*Task details*
Locate each line in the listing below that contains the word "quais" and copy those lines.

Stored data entries:
========
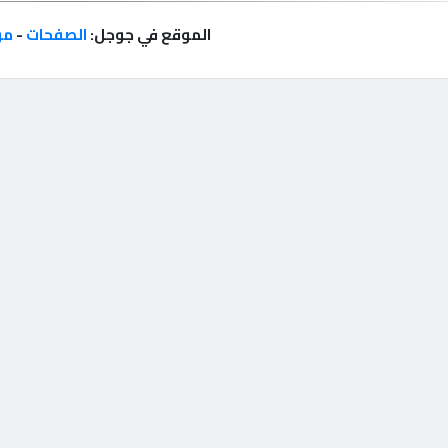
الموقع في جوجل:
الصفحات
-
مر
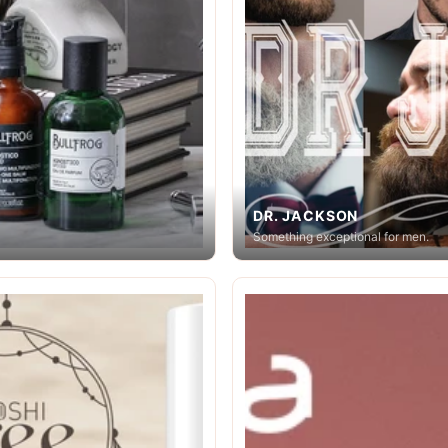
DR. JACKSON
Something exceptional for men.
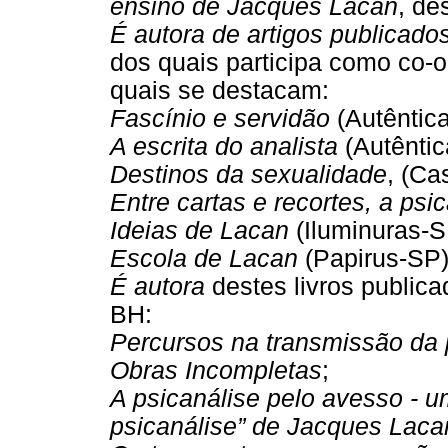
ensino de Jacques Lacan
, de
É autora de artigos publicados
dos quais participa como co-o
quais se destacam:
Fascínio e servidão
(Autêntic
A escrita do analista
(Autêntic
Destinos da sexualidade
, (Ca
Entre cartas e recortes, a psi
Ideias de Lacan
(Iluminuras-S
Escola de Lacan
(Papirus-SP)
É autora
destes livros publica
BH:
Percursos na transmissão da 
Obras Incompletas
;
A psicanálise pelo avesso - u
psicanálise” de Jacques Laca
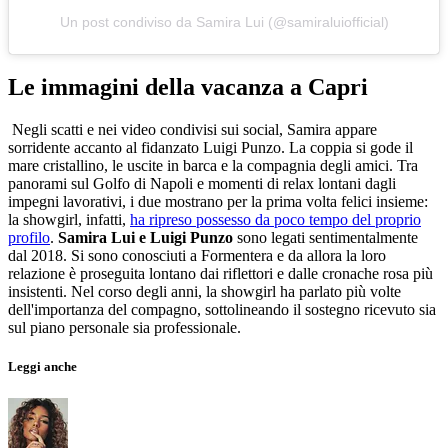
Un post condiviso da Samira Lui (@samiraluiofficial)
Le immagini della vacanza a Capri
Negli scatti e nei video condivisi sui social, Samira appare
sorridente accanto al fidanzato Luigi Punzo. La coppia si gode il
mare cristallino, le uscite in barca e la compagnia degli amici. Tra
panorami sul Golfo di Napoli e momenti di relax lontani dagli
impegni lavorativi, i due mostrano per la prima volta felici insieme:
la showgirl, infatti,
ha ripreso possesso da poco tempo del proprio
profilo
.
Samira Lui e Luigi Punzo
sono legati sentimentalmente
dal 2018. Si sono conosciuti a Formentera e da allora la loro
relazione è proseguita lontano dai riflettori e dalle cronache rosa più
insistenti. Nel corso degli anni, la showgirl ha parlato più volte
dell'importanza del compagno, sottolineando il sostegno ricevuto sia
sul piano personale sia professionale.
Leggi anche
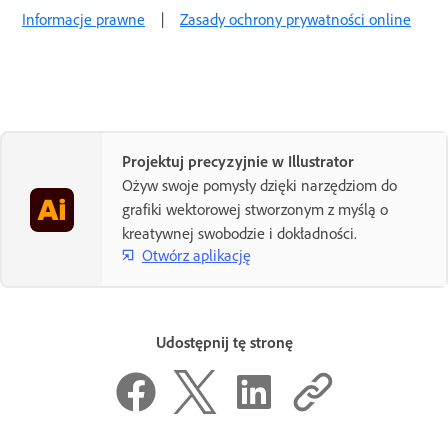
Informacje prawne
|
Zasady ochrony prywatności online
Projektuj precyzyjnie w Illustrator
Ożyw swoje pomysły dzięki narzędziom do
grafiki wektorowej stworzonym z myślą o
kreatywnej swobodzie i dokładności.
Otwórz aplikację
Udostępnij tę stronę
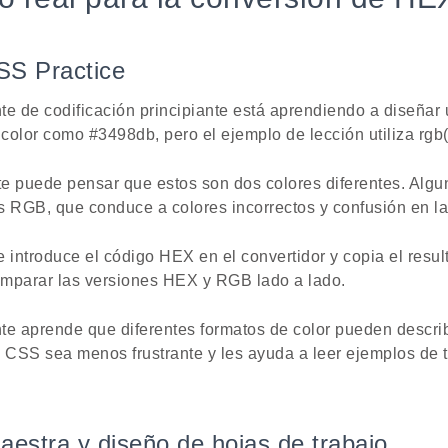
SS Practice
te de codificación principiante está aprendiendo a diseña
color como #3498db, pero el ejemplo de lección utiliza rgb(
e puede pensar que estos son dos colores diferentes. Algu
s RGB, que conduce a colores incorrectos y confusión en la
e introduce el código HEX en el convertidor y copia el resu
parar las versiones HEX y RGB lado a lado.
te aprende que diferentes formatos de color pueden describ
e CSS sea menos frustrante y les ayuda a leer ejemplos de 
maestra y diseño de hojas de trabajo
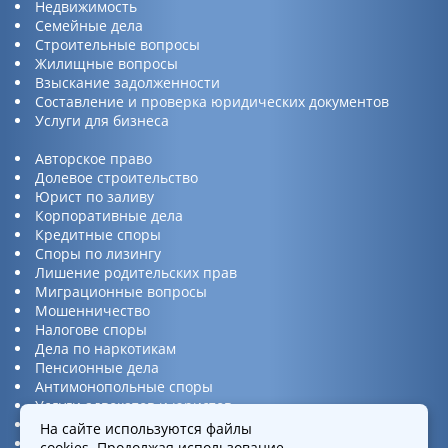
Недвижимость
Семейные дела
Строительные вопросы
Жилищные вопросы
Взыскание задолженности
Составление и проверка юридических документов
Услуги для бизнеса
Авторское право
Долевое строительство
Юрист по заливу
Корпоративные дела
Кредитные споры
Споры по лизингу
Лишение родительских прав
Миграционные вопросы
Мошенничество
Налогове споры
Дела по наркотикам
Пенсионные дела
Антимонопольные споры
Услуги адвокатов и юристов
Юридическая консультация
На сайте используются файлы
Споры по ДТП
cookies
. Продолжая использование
========
*Solution to the problem*
dos quais participa como co-o
quais se destacam:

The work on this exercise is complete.